Redford Cemetery Association

ARBORISTSITE.COM CHAINSAW ENTHUSIAST GET-TOGETHER

DATE: 15 MARCH 2008

TIME:  9:00am-5:00pm

LOCATION: Redford Cemetery

 

Somewhat unusual as far as Redford Cemetery events usually go, this event was set up as a fun/work event for some of the chainsaw enthusiasts from arboristsite.com.  The purpose of this event was to raise awareness about Redford Cemetery, and also to get some stuff cut up!  As we had a couple large trees cut down this past winter and still need to get them cut up and removed, we figured that we might as well combine fun with work!

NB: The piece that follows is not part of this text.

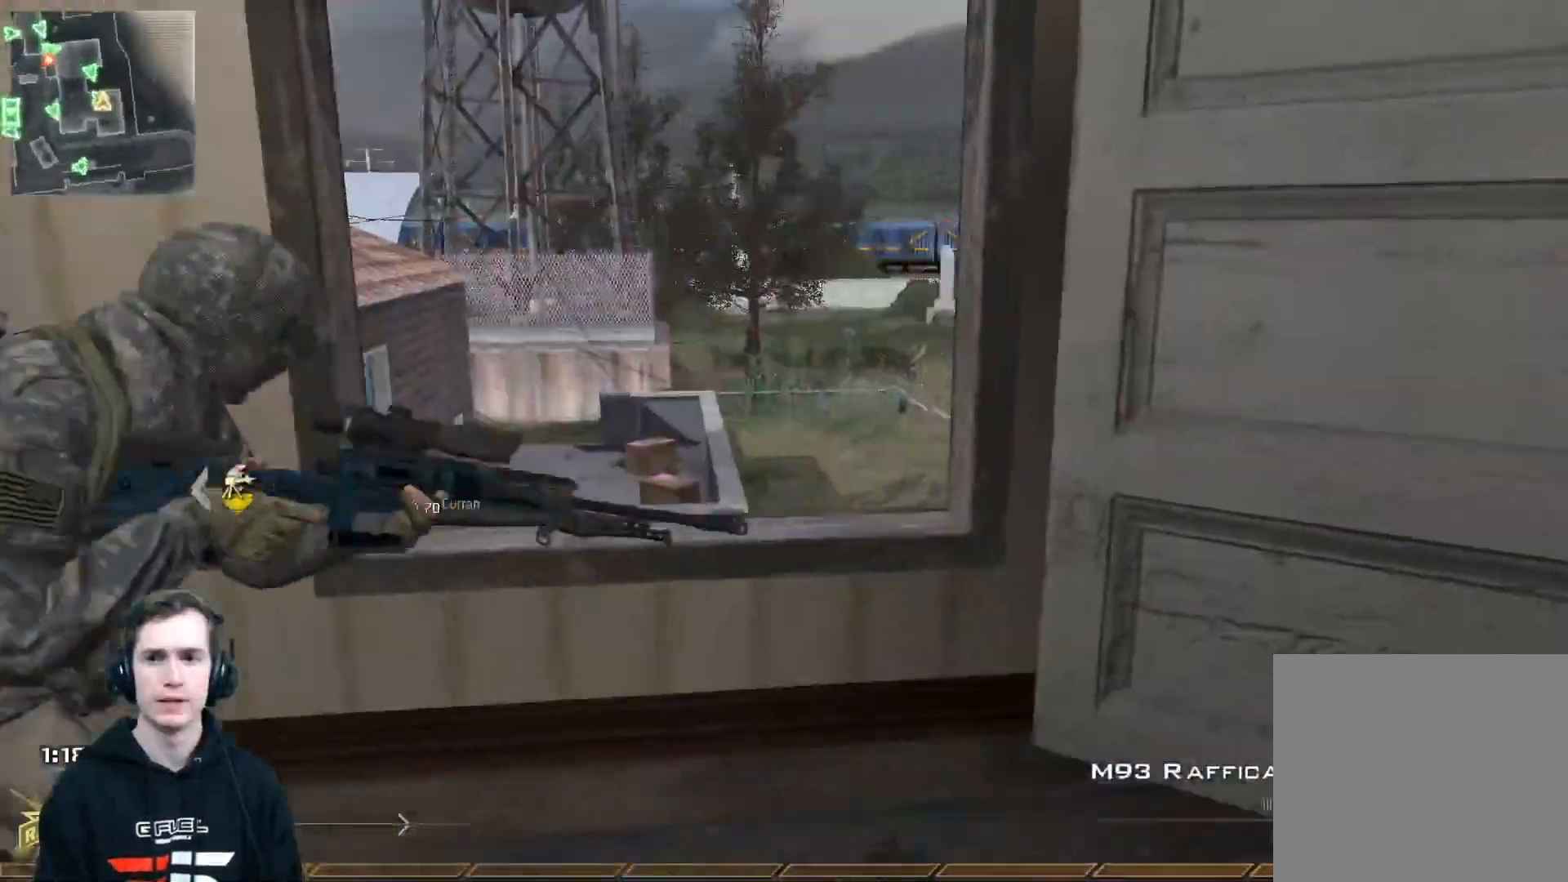
{"buttons": [], "left_stick": "down", "right_stick": "center", "events": [[33, "Y", "down"], [134, "left_stick", "down"], [150, "Y", "up"], [367, "Y", "down"], [367, "right_stick", "up"], [451, "Y", "up"], [467, "right_stick", "center"]]}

We had the good fortune to have nice weather and a good turnout.  A great deal was accomplished, with much of the resulting wood offered up on both Craigslist and Freecycle.

 

Work started along the south fence, where a large, damaged maple had earlier been cut down.  Volunteers started by cutting up the limbs to firewood length, and then set to work cutting up the massive trunk section!

 

A thick layer of wood chips and sawdust began to cover the ground, obscuring both grass and the remaining patches of snow!

 

Brush was separated from larger logs suitable for firewood.  The brush was stacked and will be chipped during an upcoming workday.

 

The large piece of trunk soon began to yield to the saw, as it was broken down into pieces that could be handled by people and without resort to heavy equipment.  Even when cut 8" thick, each "cookie" was heavy enough to require at least two sets of hands to tip it upright and roll it along its edge.

 

The next stop was the remains of the hollow maple along the south driveway.  This is the tree that had been used as a storage closet by a local homeless man who fancied himself a "resident" of the cemetery in past years.

 

After completing our work cutting up hollow maple and in felling and cutting up a medium-sized cherry, we stopped for lunch before moving on to our final task of the day: the willow adjacent to the parking area.  This tree had been dropping major limbs a few times per year over the past couple years, and had visible decay and shelf fungi at ground level and higher up in the tree.  Since we have been replanting the area near the willow with new, desirable trees, we figured it was a good time to remove the willow before it damaged any of our newly planted trees.  So in short order the tree was cut down, cut up, and the brush and firewood was separated for chipping and to be donated for use as a home heating fuel, respectively.